Carcere dell’Aquila. Sciopero della fame contro il 41 bis.
Grazie al coraggio di due detenute si torna a parlare delle vergognose condizioni detentive al carcere de l’Aquila. Lo sciopero arriva nel contesto di un tentativo di inasprimento del regime del 41 bis.
Il 6 giugno scorso il capo del Dipartimento dell’amministrazione penitenziaria Francesco Basentini ha ipotizzato un ulteriore restrizione della possibilità di interrompere l’isolamento a cui sono costretti i detenuti sottoposti 41 bis.
Il dirigente del DAP, in commissione antimafia, ha parlato di «una proposta di modifica normativa nel senso di escludere i garanti locali dal potere di visita e di colloquio con i detenuti al quarantuno bis».
La gravità di tali esternazioni ha prodotto immediatamente polemiche: prima tra tutte è arrivata la reazione dell’Unione delle Camere Penali che ha espresso la sua preccupazione per una norma che interviene su detenuti a cui sono già “oltremodo contratti i diritti soggettivi e le libertà individuali” (oltre a rivelare la cultura dell’amministrazione penitenziaria che considera evidentemente i garanti un ostacolo al sereno funzionamento del carcere).
Si capirà nei prossimi mesi se questo orientamento troverà ulteriore corrispondenza nell’attività del legislatore, certamente è in continuità con l’attegiamento mantenuto dallo stato italiano sul 41bis: nonostante le condanne degli organi della giustizia comunitaria e le denunce delle associazioni per i diritti umani, il ricorso a questa forma di tortura non è mai stato messo in discussione, ne tanto meno è stato rivista la natura di tale regime detentivo.
Del resto già l’estensione del ricorso alla videoconferenza per le udienze andava nelle direzione di irrigidire l’isolamento dei detenuti, impedendo il contatto “dal vivo” anche durante le scadenze processuali e limitando enormemente la possibilità di difendersi.
Le dichiarazioni del capo del DAP confermano la predispozione verso una regolamentazione ulteriormente restrittiva e un’applicazione sempre più estensiva della carcerazione speciale.

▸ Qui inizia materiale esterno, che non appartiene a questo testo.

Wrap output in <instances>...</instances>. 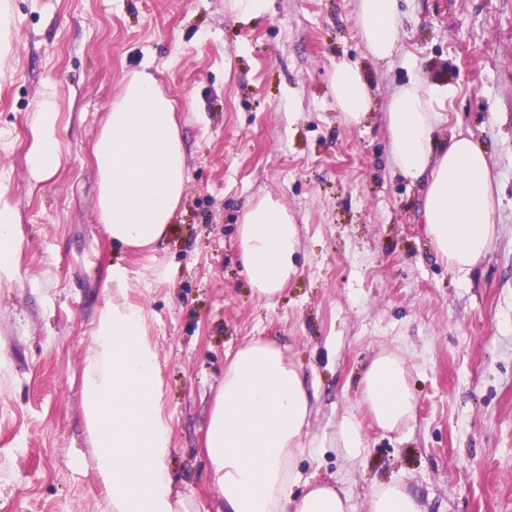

È il caso questo della casa circondariale de l’Aquila.
Su circa 180 detenuti, 150 sono confinati nelle 7 sezioni di 41bis. Per gli altri, di fatto, il regime detentivo è molto simile. Per garantire l’isolamento totale di chi è sottoposto al carcere duro si isola anche chi dovrebbe essere in “semplice” regime di alta sorveglianza 2 o chi è un detenuto comune. Le celle sono organizzate per il 41bis e le guardie conoscono solo quel regolamento. Così a tutti quanti è impedito di tenere libri con se e le perquisioni corporali avvengono più volte al giorno.
Alla violenza della legge e agli arbitri dell’amministrazione penitenziaria si aggiungono l’incuria e la mancanza di manutenzioni. I pochi spazi comuni previsti dall’architettura distopica della casa circondariale sono interdetti alla frequentazione di chi è privato della propria libertà: il campo da calcio è infestato dalle erbacce, il piccolo spazio verde per i colloqui chiuso da più di sei anni.
La tortura dell’isolamento presso che totale viene inasprita dalla pioggia che cade nelle celle e dall’assenza di acqua calda.
Dal 29 maggio scorso due detenute della sezione AS2 de l’Aquila, Anna e Silvia, hanno deciso di intraprendere una sciopero della fame per reagire a questa tortura nella tortura che è il carcere speciale, per far sapere fuori l’arbitrio costante a cui sono sottoposte, chiedono l’immediata chiusura di queste sezioni infami. Sono ormai al diciassettesimo giorno di sciopero della fame e la sola risposta arrivata dalla direzione del carcere è il consiglio di smetterla con la protesta mentre per ripicca è stato loro vietato di usufruire della sola ora di socialità fuori dalla cella che era loro concessa.